Task input —
▽
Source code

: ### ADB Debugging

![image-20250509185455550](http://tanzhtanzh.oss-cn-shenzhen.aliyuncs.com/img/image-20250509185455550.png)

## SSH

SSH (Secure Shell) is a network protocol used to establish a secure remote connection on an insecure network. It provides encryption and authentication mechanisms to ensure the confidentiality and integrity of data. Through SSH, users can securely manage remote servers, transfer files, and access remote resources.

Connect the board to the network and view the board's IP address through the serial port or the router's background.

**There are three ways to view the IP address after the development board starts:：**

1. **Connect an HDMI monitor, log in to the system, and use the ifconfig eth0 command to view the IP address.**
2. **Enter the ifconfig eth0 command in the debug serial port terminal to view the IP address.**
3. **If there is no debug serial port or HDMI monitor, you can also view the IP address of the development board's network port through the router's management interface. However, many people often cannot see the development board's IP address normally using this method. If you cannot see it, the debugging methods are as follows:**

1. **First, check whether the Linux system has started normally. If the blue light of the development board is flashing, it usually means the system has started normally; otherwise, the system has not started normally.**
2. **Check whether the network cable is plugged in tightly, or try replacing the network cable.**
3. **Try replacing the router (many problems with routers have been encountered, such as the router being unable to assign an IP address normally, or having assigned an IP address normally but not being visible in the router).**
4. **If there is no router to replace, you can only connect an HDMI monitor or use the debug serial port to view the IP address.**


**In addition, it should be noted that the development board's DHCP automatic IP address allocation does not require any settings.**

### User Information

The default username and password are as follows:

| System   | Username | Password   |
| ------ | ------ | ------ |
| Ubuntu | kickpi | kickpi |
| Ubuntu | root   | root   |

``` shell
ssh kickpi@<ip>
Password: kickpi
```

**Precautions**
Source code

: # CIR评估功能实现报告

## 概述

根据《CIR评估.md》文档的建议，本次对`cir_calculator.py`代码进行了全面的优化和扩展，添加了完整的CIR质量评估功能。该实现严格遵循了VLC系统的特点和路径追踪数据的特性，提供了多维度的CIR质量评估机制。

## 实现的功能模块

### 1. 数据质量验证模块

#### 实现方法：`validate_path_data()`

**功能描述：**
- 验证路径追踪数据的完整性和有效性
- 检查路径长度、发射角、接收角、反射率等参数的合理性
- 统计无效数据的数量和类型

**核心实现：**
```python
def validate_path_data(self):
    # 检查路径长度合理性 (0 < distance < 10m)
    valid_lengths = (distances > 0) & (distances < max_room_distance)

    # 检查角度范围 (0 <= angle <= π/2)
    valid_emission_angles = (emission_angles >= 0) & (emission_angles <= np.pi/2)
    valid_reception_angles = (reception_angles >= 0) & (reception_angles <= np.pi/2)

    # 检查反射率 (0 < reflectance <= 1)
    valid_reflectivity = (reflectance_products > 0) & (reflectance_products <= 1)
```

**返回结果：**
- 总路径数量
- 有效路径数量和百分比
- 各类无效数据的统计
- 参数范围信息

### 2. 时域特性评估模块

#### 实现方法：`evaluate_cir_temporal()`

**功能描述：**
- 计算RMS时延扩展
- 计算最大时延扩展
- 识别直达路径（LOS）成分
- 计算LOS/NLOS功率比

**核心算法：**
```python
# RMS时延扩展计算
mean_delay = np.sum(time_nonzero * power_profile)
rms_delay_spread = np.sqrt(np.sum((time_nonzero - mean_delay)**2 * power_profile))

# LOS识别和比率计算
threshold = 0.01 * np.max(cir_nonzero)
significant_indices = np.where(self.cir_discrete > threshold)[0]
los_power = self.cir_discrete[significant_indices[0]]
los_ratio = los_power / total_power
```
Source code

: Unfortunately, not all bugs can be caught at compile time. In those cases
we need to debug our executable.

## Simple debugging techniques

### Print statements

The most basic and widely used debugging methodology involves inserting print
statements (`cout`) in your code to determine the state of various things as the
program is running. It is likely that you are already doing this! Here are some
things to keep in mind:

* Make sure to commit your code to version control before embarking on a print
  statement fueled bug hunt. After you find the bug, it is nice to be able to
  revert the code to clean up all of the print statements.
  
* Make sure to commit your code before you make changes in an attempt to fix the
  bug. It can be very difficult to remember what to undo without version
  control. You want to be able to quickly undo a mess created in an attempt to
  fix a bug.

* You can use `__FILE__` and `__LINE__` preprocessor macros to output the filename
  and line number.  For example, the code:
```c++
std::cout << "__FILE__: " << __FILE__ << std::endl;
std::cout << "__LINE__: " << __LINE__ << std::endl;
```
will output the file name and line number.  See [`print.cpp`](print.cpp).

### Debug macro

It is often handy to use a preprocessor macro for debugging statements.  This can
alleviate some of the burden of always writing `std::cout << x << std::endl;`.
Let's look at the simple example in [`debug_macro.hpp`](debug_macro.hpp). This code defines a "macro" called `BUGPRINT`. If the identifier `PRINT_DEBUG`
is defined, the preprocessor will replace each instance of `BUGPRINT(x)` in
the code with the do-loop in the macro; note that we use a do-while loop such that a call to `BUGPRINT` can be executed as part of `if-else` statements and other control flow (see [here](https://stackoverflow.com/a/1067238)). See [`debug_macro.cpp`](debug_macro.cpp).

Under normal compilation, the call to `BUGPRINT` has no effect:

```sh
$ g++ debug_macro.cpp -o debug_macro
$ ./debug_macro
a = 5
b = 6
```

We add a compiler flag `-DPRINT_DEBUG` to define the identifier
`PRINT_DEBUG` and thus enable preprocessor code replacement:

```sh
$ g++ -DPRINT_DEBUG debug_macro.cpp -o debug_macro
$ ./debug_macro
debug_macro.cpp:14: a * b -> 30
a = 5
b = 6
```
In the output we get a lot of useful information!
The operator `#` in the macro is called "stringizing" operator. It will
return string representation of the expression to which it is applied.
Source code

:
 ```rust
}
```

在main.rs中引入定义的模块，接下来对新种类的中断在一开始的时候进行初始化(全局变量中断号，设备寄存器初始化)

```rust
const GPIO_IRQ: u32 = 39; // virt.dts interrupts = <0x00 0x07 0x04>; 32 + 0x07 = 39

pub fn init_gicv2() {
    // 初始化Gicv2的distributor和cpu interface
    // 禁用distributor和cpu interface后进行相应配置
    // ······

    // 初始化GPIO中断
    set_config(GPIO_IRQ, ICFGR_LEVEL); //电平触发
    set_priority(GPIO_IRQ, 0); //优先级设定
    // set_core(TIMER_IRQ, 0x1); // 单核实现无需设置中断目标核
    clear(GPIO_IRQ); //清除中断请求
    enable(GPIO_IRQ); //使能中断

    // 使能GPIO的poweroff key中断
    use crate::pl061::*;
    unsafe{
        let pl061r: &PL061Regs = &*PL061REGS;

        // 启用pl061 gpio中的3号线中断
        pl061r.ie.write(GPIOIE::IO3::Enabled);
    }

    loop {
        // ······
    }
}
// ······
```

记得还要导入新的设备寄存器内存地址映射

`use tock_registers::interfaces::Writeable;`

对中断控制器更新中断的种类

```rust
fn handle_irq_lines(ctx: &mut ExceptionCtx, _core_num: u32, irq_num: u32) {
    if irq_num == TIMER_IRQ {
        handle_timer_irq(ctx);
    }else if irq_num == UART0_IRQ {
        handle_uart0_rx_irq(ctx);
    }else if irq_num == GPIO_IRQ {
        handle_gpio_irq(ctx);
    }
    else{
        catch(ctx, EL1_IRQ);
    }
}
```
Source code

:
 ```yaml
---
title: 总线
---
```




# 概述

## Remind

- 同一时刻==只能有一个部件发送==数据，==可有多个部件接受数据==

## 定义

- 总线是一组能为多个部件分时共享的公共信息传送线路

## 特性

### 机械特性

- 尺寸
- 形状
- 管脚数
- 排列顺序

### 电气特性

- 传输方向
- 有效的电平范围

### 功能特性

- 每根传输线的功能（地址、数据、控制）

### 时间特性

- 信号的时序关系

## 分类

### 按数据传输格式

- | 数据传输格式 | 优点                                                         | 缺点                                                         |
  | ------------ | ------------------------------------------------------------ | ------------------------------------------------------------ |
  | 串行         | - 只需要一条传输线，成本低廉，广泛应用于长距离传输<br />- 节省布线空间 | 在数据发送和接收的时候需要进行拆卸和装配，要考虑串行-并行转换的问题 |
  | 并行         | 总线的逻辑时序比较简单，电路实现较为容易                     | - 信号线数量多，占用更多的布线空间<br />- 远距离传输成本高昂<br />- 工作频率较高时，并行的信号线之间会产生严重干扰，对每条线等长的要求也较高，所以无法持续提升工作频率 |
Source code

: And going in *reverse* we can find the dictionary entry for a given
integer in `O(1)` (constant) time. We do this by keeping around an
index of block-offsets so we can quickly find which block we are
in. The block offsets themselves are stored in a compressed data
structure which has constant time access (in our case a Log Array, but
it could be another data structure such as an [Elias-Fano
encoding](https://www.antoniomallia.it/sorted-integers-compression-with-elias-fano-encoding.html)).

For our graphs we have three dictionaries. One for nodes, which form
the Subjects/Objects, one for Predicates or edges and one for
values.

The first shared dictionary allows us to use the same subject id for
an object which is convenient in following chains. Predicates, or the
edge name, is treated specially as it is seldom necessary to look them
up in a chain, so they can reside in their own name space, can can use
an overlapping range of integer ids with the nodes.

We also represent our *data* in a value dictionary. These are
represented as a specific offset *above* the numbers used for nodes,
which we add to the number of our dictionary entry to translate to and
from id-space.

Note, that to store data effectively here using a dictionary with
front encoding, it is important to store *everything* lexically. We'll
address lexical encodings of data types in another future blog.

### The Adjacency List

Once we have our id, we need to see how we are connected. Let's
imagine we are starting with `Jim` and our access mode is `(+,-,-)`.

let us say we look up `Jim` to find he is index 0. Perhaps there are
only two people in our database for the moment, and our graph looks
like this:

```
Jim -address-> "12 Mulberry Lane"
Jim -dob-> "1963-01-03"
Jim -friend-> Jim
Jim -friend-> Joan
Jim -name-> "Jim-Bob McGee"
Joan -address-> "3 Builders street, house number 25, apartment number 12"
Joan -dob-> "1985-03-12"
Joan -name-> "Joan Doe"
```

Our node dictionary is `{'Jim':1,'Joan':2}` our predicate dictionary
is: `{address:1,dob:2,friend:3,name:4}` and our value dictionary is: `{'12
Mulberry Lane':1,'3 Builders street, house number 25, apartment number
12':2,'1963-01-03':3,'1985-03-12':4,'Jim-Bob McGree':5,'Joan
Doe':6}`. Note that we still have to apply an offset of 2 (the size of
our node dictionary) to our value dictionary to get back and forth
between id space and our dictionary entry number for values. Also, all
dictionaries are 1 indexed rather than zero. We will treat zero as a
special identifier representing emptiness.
△
What you are asked to do — Could you please copy the lines above exactly, beginning at the first and ending at the line that contains "2. **Enter the"?

Answer for the task —
Source code

: ### ADB Debugging

![image-20250509185455550](http://tanzhtanzh.oss-cn-shenzhen.aliyuncs.com/img/image-20250509185455550.png)

## SSH

SSH (Secure Shell) is a network protocol used to establish a secure remote connection on an insecure network. It provides encryption and authentication mechanisms to ensure the confidentiality and integrity of data. Through SSH, users can securely manage remote servers, transfer files, and access remote resources.

Connect the board to the network and view the board's IP address through the serial port or the router's background.

**There are three ways to view the IP address after the development board starts:：**

1. **Connect an HDMI monitor, log in to the system, and use the ifconfig eth0 command to view the IP address.**
2. **Enter the ifconfig eth0 command in the debug serial port terminal to view the IP address.**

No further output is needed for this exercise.